Microfibers are produced with combination of polyester and polyamide at most common ratio of 80:20 respectively. The polyester attracts dirt and oils while polyamide gives the structure of the fiber strand and water absorbing capability. Viewed under microscope, microfiber cross section looks like a star with 8 polyesters and 1 polyamide. This star shape allows the microfiber to trap micro particles up inside the fiber pulling it away from surface. This is because the polyester and polyamide are made to have air gap for trapping the particles. In order for the microfiber to collect micro particles it is very critical that there need to be surface friction between the microfiber and the surface carrying the micro particles. But since there is nothing that can keep the polyester in the microfiber strand during surface friction, it detaches easily from the structure. A small surface contact between a certain body and microfibers result in release of massive number of tiny bits of polyester because a single strand of micro fiber contains 8 strands polyester. As each strands of polyester are detached from the microfiber strand they are becoming big problem to the environment and the more polyester are detached from the microfiber the less effectiveness it has to trap dust, virus or other particles. This is the first big problem in microfiber crisis of the world and redesigning the structure of the microfiber is solving the microfiber pollution of the world.
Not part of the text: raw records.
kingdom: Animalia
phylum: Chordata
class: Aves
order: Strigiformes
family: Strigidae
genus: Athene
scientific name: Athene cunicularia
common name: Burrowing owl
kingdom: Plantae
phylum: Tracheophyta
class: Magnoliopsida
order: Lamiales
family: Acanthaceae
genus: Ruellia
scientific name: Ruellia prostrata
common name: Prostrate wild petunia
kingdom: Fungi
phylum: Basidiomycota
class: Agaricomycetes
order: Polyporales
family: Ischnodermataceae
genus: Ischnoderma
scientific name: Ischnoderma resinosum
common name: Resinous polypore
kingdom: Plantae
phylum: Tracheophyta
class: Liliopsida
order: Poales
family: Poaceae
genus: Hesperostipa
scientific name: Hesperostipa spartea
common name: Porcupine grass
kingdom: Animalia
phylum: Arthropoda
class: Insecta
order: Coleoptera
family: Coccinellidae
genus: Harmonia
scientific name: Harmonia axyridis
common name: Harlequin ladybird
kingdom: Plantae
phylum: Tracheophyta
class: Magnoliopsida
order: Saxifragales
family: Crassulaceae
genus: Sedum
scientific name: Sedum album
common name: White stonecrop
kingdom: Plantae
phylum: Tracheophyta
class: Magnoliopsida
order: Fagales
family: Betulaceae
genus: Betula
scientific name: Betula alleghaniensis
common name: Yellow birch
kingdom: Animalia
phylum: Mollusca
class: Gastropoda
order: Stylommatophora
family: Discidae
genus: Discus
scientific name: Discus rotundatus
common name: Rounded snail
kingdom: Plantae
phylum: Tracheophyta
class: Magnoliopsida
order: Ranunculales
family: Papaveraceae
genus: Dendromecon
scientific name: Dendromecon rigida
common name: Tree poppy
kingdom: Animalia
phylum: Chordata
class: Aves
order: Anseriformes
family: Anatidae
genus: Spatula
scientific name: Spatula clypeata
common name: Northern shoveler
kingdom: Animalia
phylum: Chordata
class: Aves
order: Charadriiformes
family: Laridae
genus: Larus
This project is about solving the release of tiny polyesters strands from microfibers by redesigning the microfiber strand structure. The new structured microfiber strand has same shape and volume of polyamide with current microfibers but the polyester is changed. Instead of using 8 separate strands of polyester in one microfiber strand, this design has 16 separate strands of polyester in the one microfiber strand with the same total volume. On this design the one segment of the polyester is half the size or volume of the one polyester strand in the current microfiber strand. One side of each segment of the polyester are attached with the one side of the polyamide to keep each strand of the polyester intact in case of any surface friction with objects while maximizing the capacity of the microfiber strand to hold and store micro particles like virus in their structure as seen in the figure. The attachment between the polyamide and the polyester does not require any additional chemical process except omitting an oil separation method that will make them apart. This will solve the microfiber pollution caused by the detachment of polyester due to surface contact because both the polyester and polyamide will be an item and as long as the whole strand of the microfiber do not cut away, the polyester will remain in the structure of the microfiber. In order to get the desired structure of the microfiber strand, the molding structure also needs to be modified as seen in the figures.
The process of producing the microfiber begins by melting down polyester and polyamide pellets in separate vats. At this stage the liquid polyester and polyamide vats are pushed or extruded simultaneously through jet moldings that contain 72 pie shaped segments. Each pie shape contains 16 segments of polyester and eight segments of polyamide. The jet molding will force one side of each polyester be attached with one side of the polyamide by boundary mixing. The seventy-two pie shapes combine to create one filament. During the extrusion process, air moves through the molding plates to cool the liquid polymers into fibers. Gravity allows the fibers or microfiber yarn to form in continuous filaments.